Neuroprotective effects in hippocampal neurons vary with estrogen concentrations

Neuroprotective effects of estrogens on cell survival and regeneration have frequently been shown. Here, we have studied the effects of low, gonad-derived serum estrogen concentrations, of intermediate concentrations, which are provided by hippocampal cells, and of high doses of estrogen on proliferation, apoptosis, and axon outgrowth of rat hippocampal neurons. No effects of low concentrations were found, neither in vitro nor after ovariectomy in vivo. To study the effects of hippocampus-derived estradiol we inhibited estrogen synthesis by treatment of hippocampal cell cultures with letrozole, an aromatase inhibitor. Alternatively, we used siRNA against Steroidogenic acute regulatory protein (StAR). Axon outgrowth as shown by quantitative immunohistochemistry of growth associated protein 43 and by measurements of axon length was significantly downregulated in response to letrozole and in siRNA-StAR transfected cells. Similarly, counting of Ki67-positive cells, a parameter of proliferation revealed a decrease in the number of proliferative cells.
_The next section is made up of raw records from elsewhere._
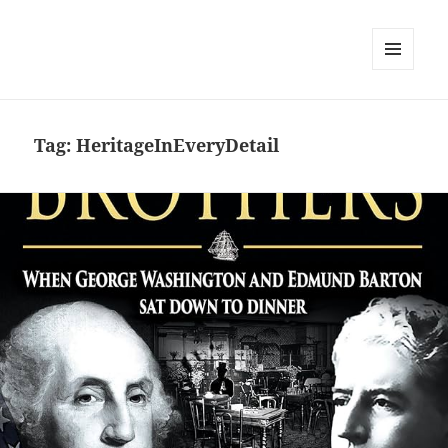
MENU
AND
WIDGETS
Tag:
HeritageInEveryDetail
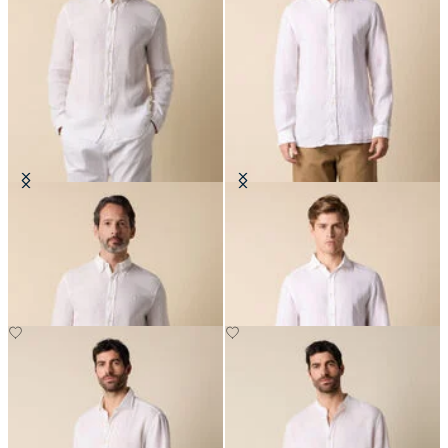
Slim Fit Linen Shirt with Button
Slim Fit Linen Shirt with Spread
Down Collar
Collar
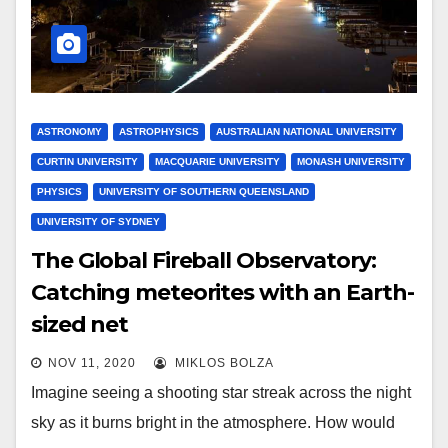
ASTRONOMY
ASTROPHYSICS
AUSTRALIAN NATIONAL UNIVERSITY
CURTIN UNIVERSITY
MACQUARIE UNIVERSITY
MONASH UNIVERSITY
PHYSICS
UNIVERSITY OF SOUTHERN QUEENSLAND
UNIVERSITY OF SYDNEY
The Global Fireball Observatory:
Catching meteorites with an Earth-
sized net
NOV 11, 2020
MIKLOS BOLZA
Imagine seeing a shooting star streak across the night
sky as it burns bright in the atmosphere. How would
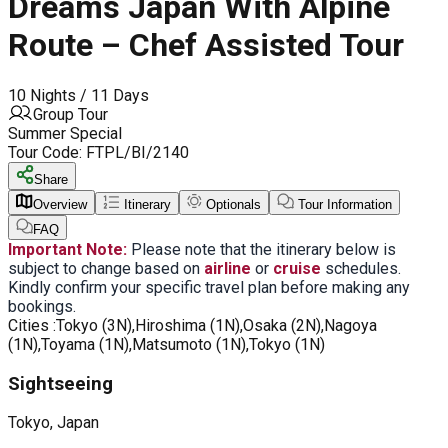
Dreams Japan With Alpine
Route – Chef Assisted Tour
10 Nights / 11 Days
Group Tour
Summer Special
Tour Code:
FTPL/BI/2140
Share
Overview
Itinerary
Optionals
Tour Information
FAQ
Important Note:
Please note that the itinerary below is
subject to change based on
airline
or
cruise
schedules.
Kindly confirm your specific travel plan before making any
bookings.
Cities :
Tokyo (3N),Hiroshima (1N),Osaka (2N),Nagoya
(1N),Toyama (1N),Matsumoto (1N),Tokyo (1N)
Sightseeing
Tokyo, Japan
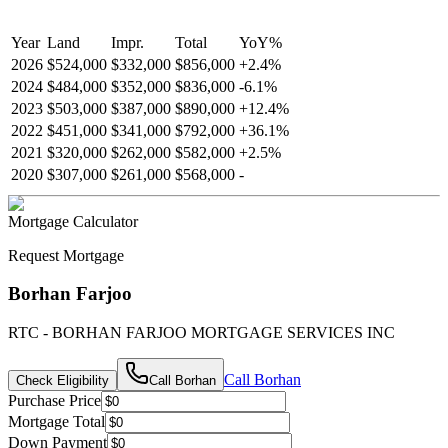
Year
Land
Impr.
Total
YoY
%
2026
$524,000
$332,000
$856,000
+
2.4
%
2024
$484,000
$352,000
$836,000
-
6.1
%
2023
$503,000
$387,000
$890,000
+
12.4
%
2022
$451,000
$341,000
$792,000
+
36.1
%
2021
$320,000
$262,000
$582,000
+
2.5
%
2020
$307,000
$261,000
$568,000
-
Mortgage Calculator
Request Mortgage
Borhan Farjoo
RTC - BORHAN FARJOO MORTGAGE SERVICES INC
Call
Borhan
Check Eligibility
Call
Borhan
Purchase Price
Mortgage Total
Down Payment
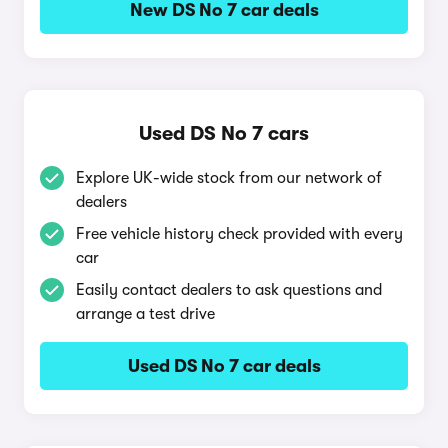
New DS No 7 car deals
Used DS No 7 cars
Explore UK-wide stock from our network of
dealers
Free vehicle history check provided with every
car
Easily contact dealers to ask questions and
arrange a test drive
Used DS No 7 car deals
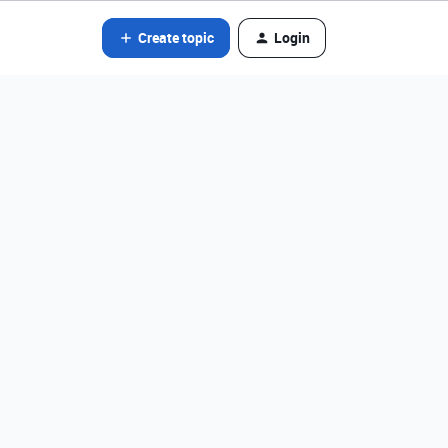
Create topic
Login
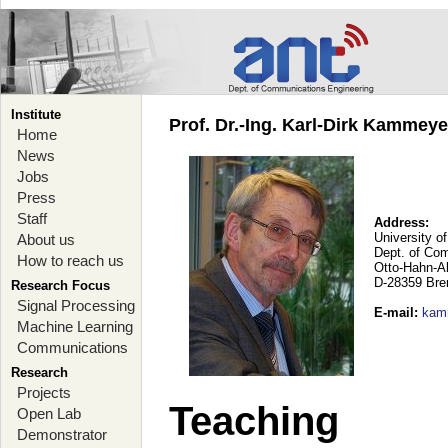
Institute
Prof. Dr.-Ing. Karl-Dirk Kammey
Home
News
Jobs
Press
Staff
Address:
University o
About us
Dept. of Co
How to reach us
Otto-Hahn-A
D-28359 Br
Research Focus
Signal Processing
E-mail
:
kam
Machine Learning
Communications
Research
Projects
Teaching
Open Lab
Demonstrator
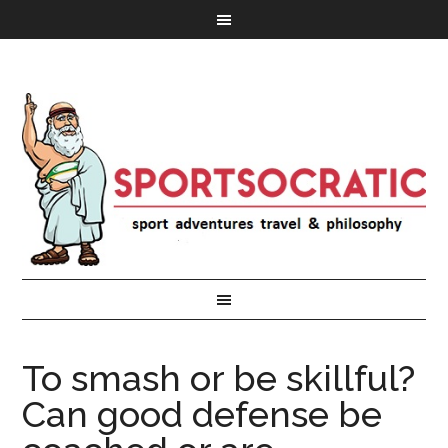
To smash or be skillful?
Can good defense be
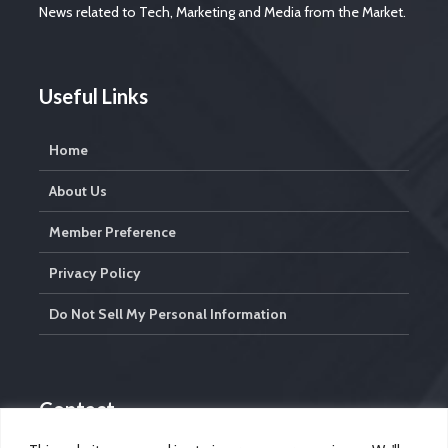
News related to Tech, Marketing and Media from the Market.
Useful Links
Home
About Us
Member Preference
Privacy Policy
Do Not Sell My Personal Information
Contact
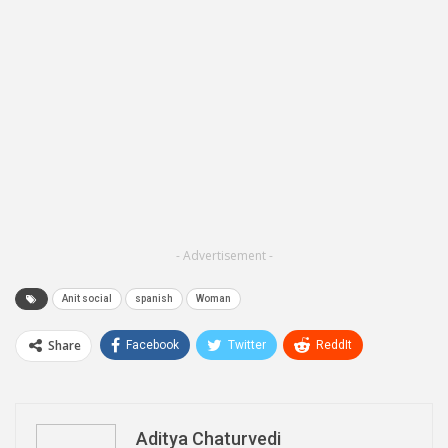
- Advertisement -
Anit social
spanish
Woman
Share
Facebook
Twitter
ReddIt
WhatsApp
Pinterest
Email
Linkedin
Telegram
Aditya Chaturvedi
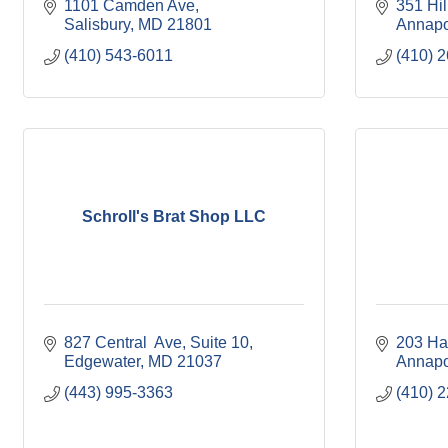
1101 Camden Ave
351 Hil
Salisbury
MD
21801
Annapo
(410) 543-6011
(410) 
Schroll's Brat Shop LLC
827 Central  Ave
Suite 10
203 Ha
Edgewater
MD
21037
Annapo
(443) 995-3363
(410) 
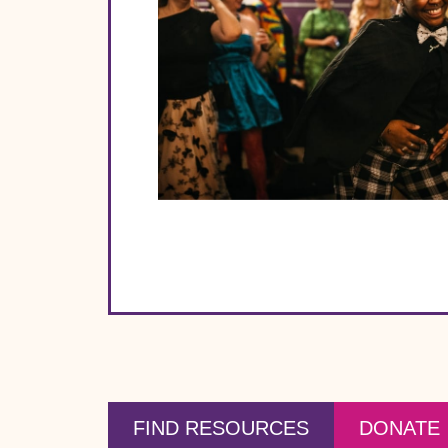
FIND RESOURCES
DONATE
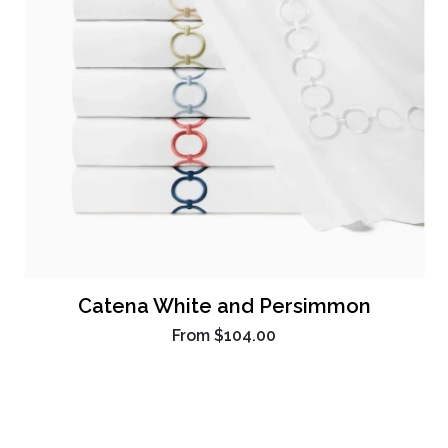
Catena White and Persimmon
From
$104.00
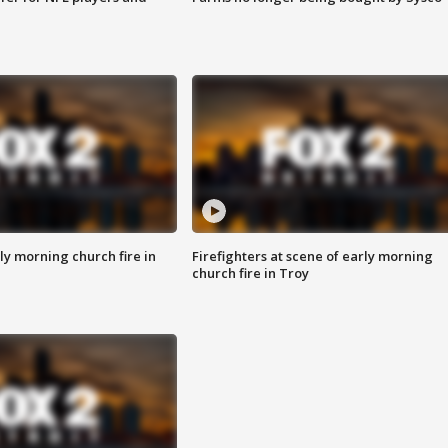
y morning church fire in
Firefighters at scene of early morning
church fire in Troy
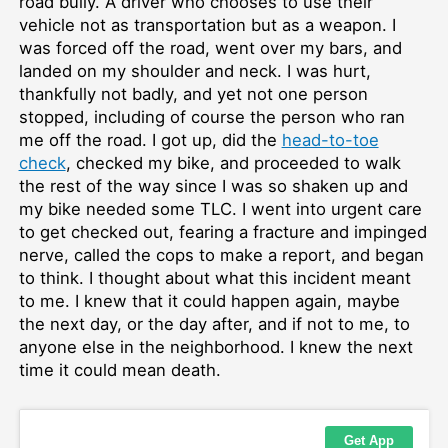
road bully. A driver who chooses to use their
vehicle not as transportation but as a weapon. I
was forced off the road, went over my bars, and
landed on my shoulder and neck. I was hurt,
thankfully not badly, and yet not one person
stopped, including of course the person who ran
me off the road. I got up, did the
head-to-toe
check
, checked my bike, and proceeded to walk
the rest of the way since I was so shaken up and
my bike needed some TLC. I went into urgent care
to get checked out, fearing a fracture and impinged
nerve, called the cops to make a report, and began
to think. I thought about what this incident meant
to me. I knew that it could happen again, maybe
the next day, or the day after, and if not to me, to
anyone else in the neighborhood. I knew the next
time it could mean death.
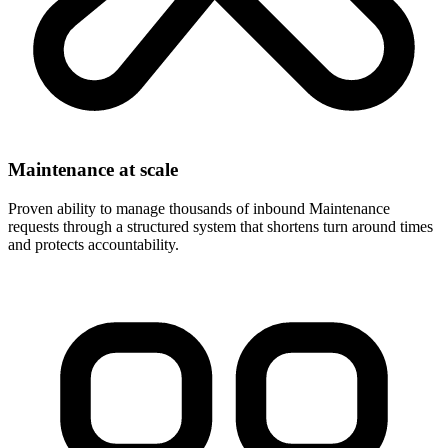
Maintenance at scale
Proven ability to manage thousands of inbound Maintenance
requests through a structured system that shortens turn around times
and protects accountability.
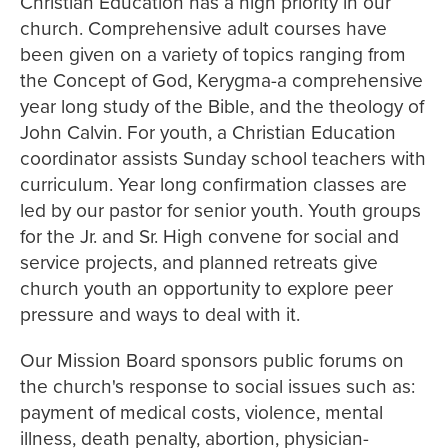
Christian Education has a high priority in our
church. Comprehensive adult courses have
been given on a variety of topics ranging from
the Concept of God, Kerygma-a comprehensive
year long study of the Bible, and the theology of
John Calvin. For youth, a Christian Education
coordinator assists Sunday school teachers with
curriculum. Year long confirmation classes are
led by our pastor for senior youth. Youth groups
for the Jr. and Sr. High convene for social and
service projects, and planned retreats give
church youth an opportunity to explore peer
pressure and ways to deal with it.
Our Mission Board sponsors public forums on
the church's response to social issues such as:
payment of medical costs, violence, mental
illness, death penalty, abortion, physician-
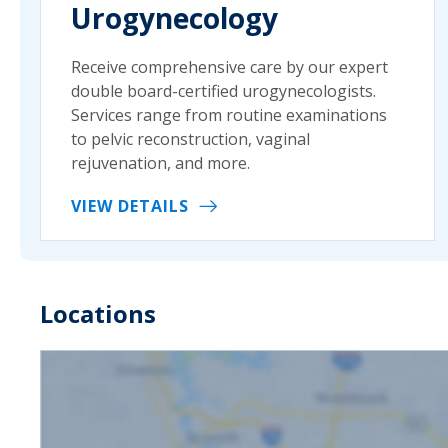
Urogynecology
Receive comprehensive care by our expert
double board-certified urogynecologists.
Services range from routine examinations
to pelvic reconstruction, vaginal
rejuvenation, and more.
VIEW DETAILS
Locations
The number of TUNEL and of caspase-3 positive cells, parameters of apoptosis, increased in response to inhibition of estrogen synthesis. Application of high, supraphysiological doses of estradiol promoted axon outgrowth but did not affect proliferation and apoptosis. The estrogen receptor antagonist ICI 182,780 antagonized estrogen-induced axon outgrowth but had no effect on proliferation, suggesting different pathways of estrogen signaling in neuroprotection. Our findings demonstrate that axon outgrowth appears to be promoted by estradiol in a wide range of estrogen concentrations. In contrast, proliferation and apoptosis in the hippocampus are balanced in a restricted range of concentration as provided by hippocampus-derived estradiol. Support contributed by the DFG.